The Republicans are unlikely to win any of the 5 seats-- although the conservative-leaning Democrats in Hawaii, Maine and New York are incapable of inspiring much grassroots enthusiasm. The one race worth progressive investment is IA-01, where the Democrat is a proven progressive champion, Pat Murphy. You can support him here. Polling in IA-01 doesn't bare out GOP optimism. There are 3 publicly available polls, two from August and one from September and all three, including a partisan GOP poll, show Murphy beating his right-wing opponent, Rob Blum in the D+5 district that Obama won against McCain 58-40% and against Romney 56-42%.
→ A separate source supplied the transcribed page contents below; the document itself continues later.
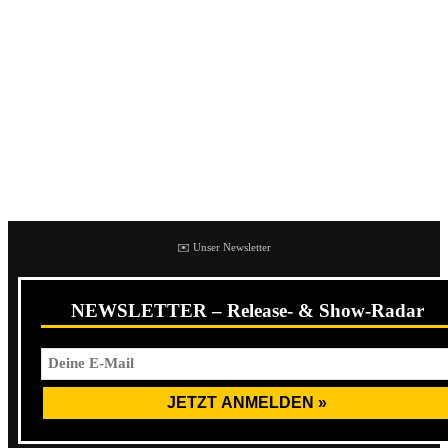
und Drogenmissbrauch gesundheitlich angeschlagen.
Shane MacGowan prägte maßgeblich die Musikwelt als
kreativer Kopf hinter The Pogues. Die Band, in den späten
1980er Jahren auf dem Höhepunkt ihres Ruhms, gilt als
Wegbereiter des Folk-Punks. Aus seiner Feder stammen
beispielsweise Welthits wie
Fairytale of New York
und
Dirty Old Town
.
✉️ Unser Newsletter
NEWSLETTER – Release- & Show-Radar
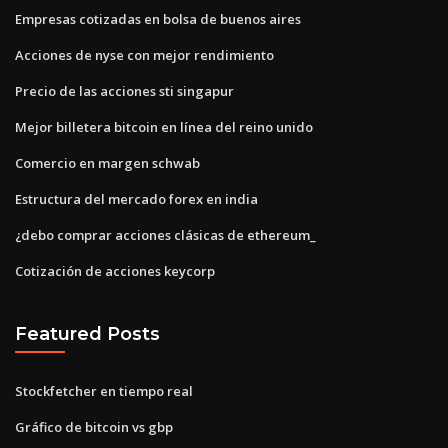
Empresas cotizadas en bolsa de buenos aires
Acciones de nyse con mejor rendimiento
Precio de las acciones sti singapur
Mejor billetera bitcoin en línea del reino unido
Comercio en margen schwab
Estructura del mercado forex en india
¿debo comprar acciones clásicas de ethereum_
Cotización de acciones keycorp
Featured Posts
Stockfetcher en tiempo real
Gráfico de bitcoin vs gbp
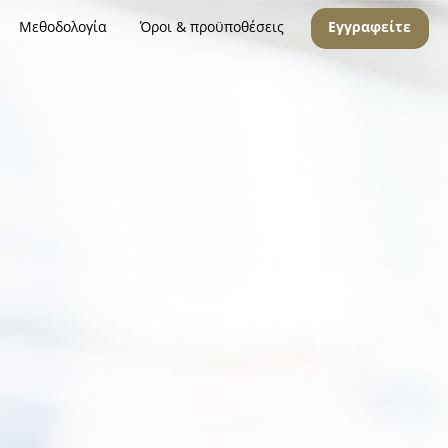
Μεθοδολογία
Όροι & προϋποθέσεις
Εγγραφείτε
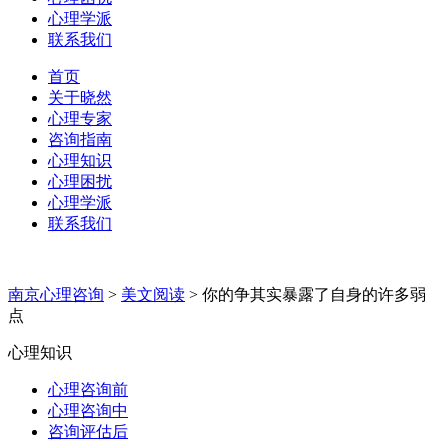
心理学派
联系我们
首页
关于晓然
心理专家
咨询指南
心理知识
心理困扰
心理学派
联系我们
南京心理咨询
>
美文阅读
>
你的争其实暴露了自身的许多弱
点
心理知识
心理咨询前
心理咨询中
咨询评估后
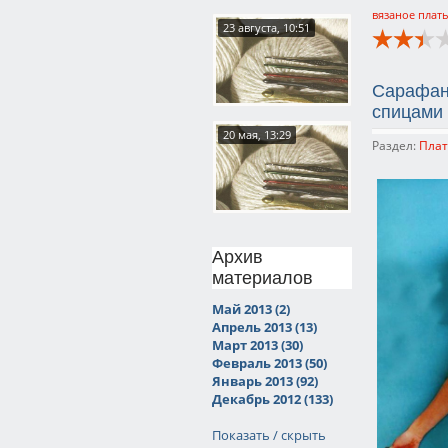
вязаное плат
23 августа, 10:51
Сарафан
спицами
20 мая, 13:29
Раздел:
Плат
Архив
материалов
Май 2013 (2)
Апрель 2013 (13)
Март 2013 (30)
Февраль 2013 (50)
Январь 2013 (92)
Декабрь 2012 (133)
Показать / скрыть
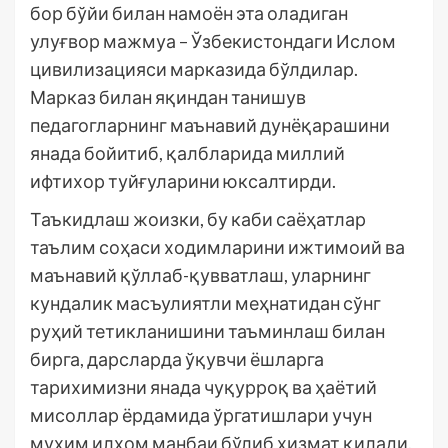
бор бўйи билан намоён эта оладиган
улуғвор мажмуа – Ўзбекистондаги Ислом
цивилизацияси марказида бўлдилар.
Марказ билан яқиндан танишув
педагогларнинг маънавий дунёқарашини
янада бойитиб, қалбларида миллий
ифтихор туйғуларини юксалтирди.
Таъкидлаш жоизки, бу каби саёҳатлар
таълим соҳаси ходимларини ижтимоий ва
маънавий қўллаб-қувватлаш, уларнинг
кундалик масъулиятли меҳнатидан сўнг
руҳий тетикланишини таъминлаш билан
бирга, дарсларда ўқувчи ёшларга
тарихимизни янада чуқурроқ ва ҳаётий
мисоллар ёрдамида ўргатишлари учун
муҳим илҳом манбаи бўлиб хизмат қилади.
• The Polling Company (R)- Murphy 40%, Blum 35%• Myers Research (D)- Murphy 51%, Blum 40%• Loras College- Murphy 35%, Blum 33%
But what the Republican strategy will do is sop up Democratic resources and prevent them from going into races where they are needed. If the House Majority PAC is spending big bucks on behalf of New Dems Emily Cain in Maine and Dan Maffei in New York-- the way the DCCC is wasting as much as a million dollars of their weak conservative candidate, Pete Aguilar, in California's D+5 Inland Empire district-- they can't use that money to help Democratic candidates in tough races-- let alone expand the field in a Democratic direction by aiding solid Democratic challengers that Israel has ignored, like Paul Clements (MI-06), Kelly Westlund (WI-07), Jason Ritchie (WA-08), Michael Wager (OH-14) and Mike Obermueller (MN-02).